The resultant visualisation is a color-coded map of Arizona’s congressional districts in 2016, based on the political party that won each seat. Each district is assigned a colour that represents the winning party: blue for Democrats and red for Republicans. One key feature of this visualisation is the use of transparency to highlight shifts in political representations. Districts with a party change are displayed with a lower opacity, distinguishing them from those with no change, which keep full-colour saturation. This visualisation reveals that the political leaning of 6th congressional district during the 2016 election cycle has changed from Democratic party to Republican party.
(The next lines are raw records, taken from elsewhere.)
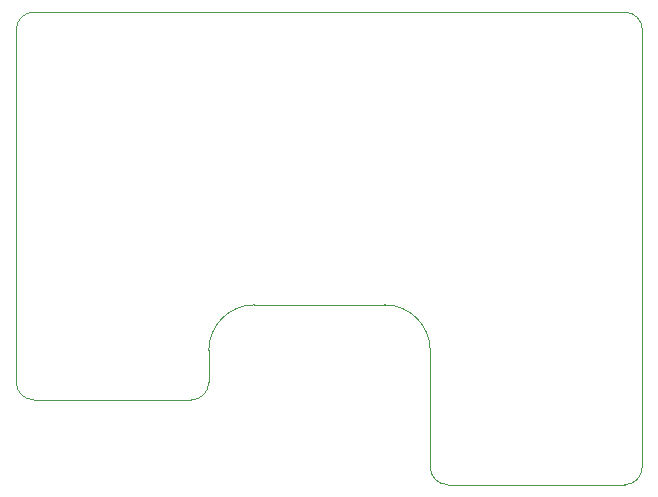
<source format=gbr>
%TF.GenerationSoftware,KiCad,Pcbnew,8.0.3*%
%TF.CreationDate,2024-06-13T13:09:19+08:00*%
%TF.ProjectId,SB-main-board,53422d6d-6169-46e2-9d62-6f6172642e6b,A0*%
%TF.SameCoordinates,Original*%
%TF.FileFunction,Profile,NP*%
%FSLAX46Y46*%
G04 Gerber Fmt 4.6, Leading zero omitted, Abs format (unit mm)*
G04 Created by KiCad (PCBNEW 8.0.3) date 2024-06-13 13:09:19*
%MOMM*%
%LPD*%
G01*
G04 APERTURE LIST*
%TA.AperFunction,Profile*%
%ADD10C,0.100000*%
%TD*%
G04 APERTURE END LIST*
D10*
X133481865Y-114286875D02*
X133481865Y-116992684D01*
X168710632Y-125639865D02*
X153708632Y-125639865D01*
X117184498Y-87113731D02*
X117184498Y-116992684D01*
X153708632Y-125639865D02*
G75*
G02*
X152234735Y-124165999I-32J1473865D01*
G01*
X118658364Y-85639865D02*
X168710624Y-85639865D01*
X137346875Y-110421865D02*
X148369756Y-110421865D01*
X170184498Y-124165999D02*
X170184498Y-87113731D01*
X170184498Y-124165999D02*
G75*
G02*
X168710632Y-125639898I-1473798J-101D01*
G01*
X133481865Y-114286875D02*
G75*
G02*
X137346875Y-110421865I3864935J75D01*
G01*
X118658364Y-118466550D02*
G75*
G02*
X117184450Y-116992684I36J1473950D01*
G01*
X168710624Y-85639865D02*
G75*
G02*
X170184435Y-87113731I-24J-1473835D01*
G01*
X133481865Y-116992684D02*
G75*
G02*
X132007999Y-118466565I-1473865J-16D01*
G01*
X118658364Y-118466550D02*
X132007999Y-118466550D01*
X117184498Y-87113731D02*
G75*
G02*
X118658364Y-85639898I1473902J-69D01*
G01*
X148369756Y-110421865D02*
G75*
G02*
X152234835Y-114286875I44J-3865035D01*
G01*
X152234766Y-124165999D02*
X152234766Y-114286875D01*
M02*

</source>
The resultant visualisation is a color-coded map of Arizona’s congressional districts in 2022, based on the political party that won each seat. Each district is assigned a colour that represents the winning party: blue for Democrats and red for Republicans. One key feature of this visualisation is the use of transparency to highlight shifts in political representations. Districts with a party change are displayed with a lower opacity, distinguishing them from those with no change, which keep full-colour saturation. This visualisation reveals that the political leaning of 1st and 9th districts has changed from Democratic party to Republican party.4th congressional district has changed from Republican party to Democratic party.
Discussion
An interesting trend emerges from examining Arizona’s congressional district maps: the political setting rarely changes over brief periods, such as between two elections that happened just a few years apart(2012 and 2016). This consistency points strong party loyalty at these times. But a decade of observation tells a different story: there are notable changes in party representation in different districts. This discovery highlights a slow but significant shift in voter attitude and party affiliations. Even though it is rare for districts to switch parties in the course of one or two election cycles, a ten-year period shows a dynamic and ever-changing political landscape. This long-term perspective on the ups and downs of political change allows for a better understanding of the complexity and gradual alterations in voter preferences and party power.
Discussion Q.2 Part 2
The visual representation of the data offers a detailed description of election outcomes by voting type from 2012 to 2022, distinguishing between victories and defeats through color-coded bars and labeled percentages. The analysis of Arizona’s electoral data over the past decade reveals varying success rates for conventional voting methods, marked by a significant decline in 2020 followed by a notable recovery in 2022. In contrast, candidates utilizing write-in approaches consistently faced electoral setbacks year after year. This gap implies that traditional voting procedures, despite their continuous dominance, are not effective entirely, while also emphasizing the ongoing difficulty that write-in candidates have in gaining political success in Arizona. These visual representations showcase shifts in electoral outcomes across different voting methodologies over time, providing valuable insights into the evolving political dynamics and voter preferences within the state.